# [Exercise prompt]
Write out the entries below word for word, starting at the line that contains "493 would be most helpful." and continuing through the final line of the entries.

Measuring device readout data
------------------------------------------------

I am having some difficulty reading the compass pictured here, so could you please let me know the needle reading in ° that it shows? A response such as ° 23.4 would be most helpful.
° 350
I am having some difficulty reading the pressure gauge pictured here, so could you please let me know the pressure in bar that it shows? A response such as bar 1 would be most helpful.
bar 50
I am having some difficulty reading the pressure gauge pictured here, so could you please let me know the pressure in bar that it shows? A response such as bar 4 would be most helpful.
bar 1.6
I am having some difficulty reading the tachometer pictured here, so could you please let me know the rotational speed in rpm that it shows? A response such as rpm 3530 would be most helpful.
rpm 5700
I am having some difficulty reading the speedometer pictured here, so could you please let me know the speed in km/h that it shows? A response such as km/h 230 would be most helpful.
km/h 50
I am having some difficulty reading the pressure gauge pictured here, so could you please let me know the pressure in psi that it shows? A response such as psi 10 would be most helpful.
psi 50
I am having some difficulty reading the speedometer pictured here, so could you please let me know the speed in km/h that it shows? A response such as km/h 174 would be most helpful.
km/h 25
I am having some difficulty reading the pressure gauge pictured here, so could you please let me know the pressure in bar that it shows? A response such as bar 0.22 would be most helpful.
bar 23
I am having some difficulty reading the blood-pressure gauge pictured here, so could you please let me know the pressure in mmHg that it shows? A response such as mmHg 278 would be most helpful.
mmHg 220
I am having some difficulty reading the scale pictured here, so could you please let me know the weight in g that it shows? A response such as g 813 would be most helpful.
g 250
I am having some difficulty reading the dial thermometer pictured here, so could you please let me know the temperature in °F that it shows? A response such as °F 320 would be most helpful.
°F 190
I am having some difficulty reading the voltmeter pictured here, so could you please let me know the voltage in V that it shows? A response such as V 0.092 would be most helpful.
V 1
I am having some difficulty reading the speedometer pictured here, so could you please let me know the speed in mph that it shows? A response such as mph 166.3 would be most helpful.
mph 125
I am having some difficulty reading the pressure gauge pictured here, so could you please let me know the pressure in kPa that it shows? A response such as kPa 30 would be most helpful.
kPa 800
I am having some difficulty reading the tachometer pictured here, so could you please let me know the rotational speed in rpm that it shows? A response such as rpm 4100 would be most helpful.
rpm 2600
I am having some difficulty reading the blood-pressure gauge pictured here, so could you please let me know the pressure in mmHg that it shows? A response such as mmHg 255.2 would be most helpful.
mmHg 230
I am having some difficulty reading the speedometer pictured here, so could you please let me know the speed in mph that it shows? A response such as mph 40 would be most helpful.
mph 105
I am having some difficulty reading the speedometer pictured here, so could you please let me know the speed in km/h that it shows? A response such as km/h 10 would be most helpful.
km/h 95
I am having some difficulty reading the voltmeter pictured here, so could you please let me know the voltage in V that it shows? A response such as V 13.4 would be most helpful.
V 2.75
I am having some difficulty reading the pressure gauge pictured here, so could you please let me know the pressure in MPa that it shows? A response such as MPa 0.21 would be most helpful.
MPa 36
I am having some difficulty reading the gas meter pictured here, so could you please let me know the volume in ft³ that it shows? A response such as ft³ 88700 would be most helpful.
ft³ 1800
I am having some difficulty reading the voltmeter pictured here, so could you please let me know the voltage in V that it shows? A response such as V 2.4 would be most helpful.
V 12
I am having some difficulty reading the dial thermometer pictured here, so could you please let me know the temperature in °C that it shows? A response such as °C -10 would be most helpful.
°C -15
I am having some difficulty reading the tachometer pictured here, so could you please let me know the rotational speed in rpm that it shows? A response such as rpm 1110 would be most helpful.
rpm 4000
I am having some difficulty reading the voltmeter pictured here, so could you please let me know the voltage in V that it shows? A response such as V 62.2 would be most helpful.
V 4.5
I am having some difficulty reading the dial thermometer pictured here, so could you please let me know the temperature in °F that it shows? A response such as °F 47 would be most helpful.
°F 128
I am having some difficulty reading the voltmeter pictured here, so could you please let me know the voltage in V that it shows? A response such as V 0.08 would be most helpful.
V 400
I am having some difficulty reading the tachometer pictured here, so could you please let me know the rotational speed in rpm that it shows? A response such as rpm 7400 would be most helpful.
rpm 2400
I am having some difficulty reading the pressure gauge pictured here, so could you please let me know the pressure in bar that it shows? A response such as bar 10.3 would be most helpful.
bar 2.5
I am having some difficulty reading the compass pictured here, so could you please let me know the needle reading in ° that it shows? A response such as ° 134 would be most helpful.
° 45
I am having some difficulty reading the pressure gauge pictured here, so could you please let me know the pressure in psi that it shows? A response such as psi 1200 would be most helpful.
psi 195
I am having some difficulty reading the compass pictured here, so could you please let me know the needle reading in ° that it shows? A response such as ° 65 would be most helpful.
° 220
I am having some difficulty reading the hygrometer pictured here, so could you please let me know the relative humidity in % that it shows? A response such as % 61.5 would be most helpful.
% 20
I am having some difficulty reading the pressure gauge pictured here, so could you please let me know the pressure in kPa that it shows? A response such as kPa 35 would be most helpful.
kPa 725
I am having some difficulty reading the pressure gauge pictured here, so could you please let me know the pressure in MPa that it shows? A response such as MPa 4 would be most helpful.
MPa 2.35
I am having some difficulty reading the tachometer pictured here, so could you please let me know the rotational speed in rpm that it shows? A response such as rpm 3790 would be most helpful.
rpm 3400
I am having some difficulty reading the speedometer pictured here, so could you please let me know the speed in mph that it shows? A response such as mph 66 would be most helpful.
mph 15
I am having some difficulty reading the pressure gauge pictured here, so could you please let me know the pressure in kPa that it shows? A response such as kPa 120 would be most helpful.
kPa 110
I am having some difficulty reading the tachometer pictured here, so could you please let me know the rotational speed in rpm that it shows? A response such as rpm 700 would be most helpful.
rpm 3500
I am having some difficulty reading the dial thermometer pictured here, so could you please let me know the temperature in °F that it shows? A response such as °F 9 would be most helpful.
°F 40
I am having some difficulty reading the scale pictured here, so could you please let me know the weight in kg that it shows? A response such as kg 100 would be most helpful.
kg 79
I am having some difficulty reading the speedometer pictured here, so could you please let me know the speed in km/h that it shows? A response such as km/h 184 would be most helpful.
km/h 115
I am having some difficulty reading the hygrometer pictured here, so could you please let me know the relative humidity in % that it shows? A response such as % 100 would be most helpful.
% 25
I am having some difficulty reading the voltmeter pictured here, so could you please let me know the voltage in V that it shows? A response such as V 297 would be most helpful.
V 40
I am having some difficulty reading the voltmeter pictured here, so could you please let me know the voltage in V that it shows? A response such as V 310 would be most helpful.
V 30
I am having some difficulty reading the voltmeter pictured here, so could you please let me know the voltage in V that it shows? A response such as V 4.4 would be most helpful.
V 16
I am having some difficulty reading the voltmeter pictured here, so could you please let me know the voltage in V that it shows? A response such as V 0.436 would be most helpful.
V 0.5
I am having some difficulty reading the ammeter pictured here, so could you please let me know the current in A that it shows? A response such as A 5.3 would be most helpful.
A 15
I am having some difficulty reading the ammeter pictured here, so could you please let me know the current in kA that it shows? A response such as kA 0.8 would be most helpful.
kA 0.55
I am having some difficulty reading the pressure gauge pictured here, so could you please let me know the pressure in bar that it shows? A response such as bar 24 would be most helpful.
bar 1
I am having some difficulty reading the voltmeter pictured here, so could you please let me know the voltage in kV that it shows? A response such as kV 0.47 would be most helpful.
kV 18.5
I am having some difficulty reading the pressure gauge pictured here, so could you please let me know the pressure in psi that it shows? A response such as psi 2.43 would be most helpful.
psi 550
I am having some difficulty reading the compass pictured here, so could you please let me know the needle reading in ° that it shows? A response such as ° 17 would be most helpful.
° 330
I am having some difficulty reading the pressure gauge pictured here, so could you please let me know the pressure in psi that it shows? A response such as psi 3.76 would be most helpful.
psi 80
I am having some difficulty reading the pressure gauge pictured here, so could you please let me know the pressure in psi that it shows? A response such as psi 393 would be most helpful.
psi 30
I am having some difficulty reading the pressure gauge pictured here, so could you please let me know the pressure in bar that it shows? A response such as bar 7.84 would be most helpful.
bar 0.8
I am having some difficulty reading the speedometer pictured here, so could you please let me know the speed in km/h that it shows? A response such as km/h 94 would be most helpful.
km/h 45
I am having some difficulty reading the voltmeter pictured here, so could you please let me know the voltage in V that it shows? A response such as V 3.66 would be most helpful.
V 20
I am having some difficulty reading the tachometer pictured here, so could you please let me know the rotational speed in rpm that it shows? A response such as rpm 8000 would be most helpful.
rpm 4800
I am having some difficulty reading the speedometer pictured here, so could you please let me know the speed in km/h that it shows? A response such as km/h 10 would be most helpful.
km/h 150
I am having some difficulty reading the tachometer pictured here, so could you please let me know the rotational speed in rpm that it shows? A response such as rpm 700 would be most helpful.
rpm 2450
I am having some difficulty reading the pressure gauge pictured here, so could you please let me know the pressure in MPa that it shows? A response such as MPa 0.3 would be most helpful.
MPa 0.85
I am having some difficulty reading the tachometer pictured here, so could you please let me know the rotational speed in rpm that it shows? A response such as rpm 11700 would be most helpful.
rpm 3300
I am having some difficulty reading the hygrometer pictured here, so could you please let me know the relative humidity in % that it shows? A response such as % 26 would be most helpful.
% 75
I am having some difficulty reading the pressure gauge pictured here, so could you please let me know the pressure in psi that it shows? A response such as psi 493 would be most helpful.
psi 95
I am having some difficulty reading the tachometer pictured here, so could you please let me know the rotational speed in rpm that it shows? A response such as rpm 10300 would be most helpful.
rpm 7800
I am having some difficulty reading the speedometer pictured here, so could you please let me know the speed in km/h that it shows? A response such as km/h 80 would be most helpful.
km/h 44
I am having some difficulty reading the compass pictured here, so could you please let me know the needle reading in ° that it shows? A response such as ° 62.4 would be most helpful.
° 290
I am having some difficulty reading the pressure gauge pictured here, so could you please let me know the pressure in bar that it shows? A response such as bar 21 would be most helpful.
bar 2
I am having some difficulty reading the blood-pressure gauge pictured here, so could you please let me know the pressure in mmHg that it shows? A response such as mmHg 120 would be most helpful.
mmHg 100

------------------------------------------------

# [Task result]
I am having some difficulty reading the pressure gauge pictured here, so could you please let me know the pressure in psi that it shows? A response such as psi 493 would be most helpful.
psi 95
I am having some difficulty reading the tachometer pictured here, so could you please let me know the rotational speed in rpm that it shows? A response such as rpm 10300 would be most helpful.
rpm 7800
I am having some difficulty reading the speedometer pictured here, so could you please let me know the speed in km/h that it shows? A response such as km/h 80 would be most helpful.
km/h 44
I am having some difficulty reading the compass pictured here, so could you please let me know the needle reading in ° that it shows? A response such as ° 62.4 would be most helpful.
° 290
I am having some difficulty reading the pressure gauge pictured here, so could you please let me know the pressure in bar that it shows? A response such as bar 21 would be most helpful.
bar 2
I am having some difficulty reading the blood-pressure gauge pictured here, so could you please let me know the pressure in mmHg that it shows? A response such as mmHg 120 would be most helpful.
mmHg 100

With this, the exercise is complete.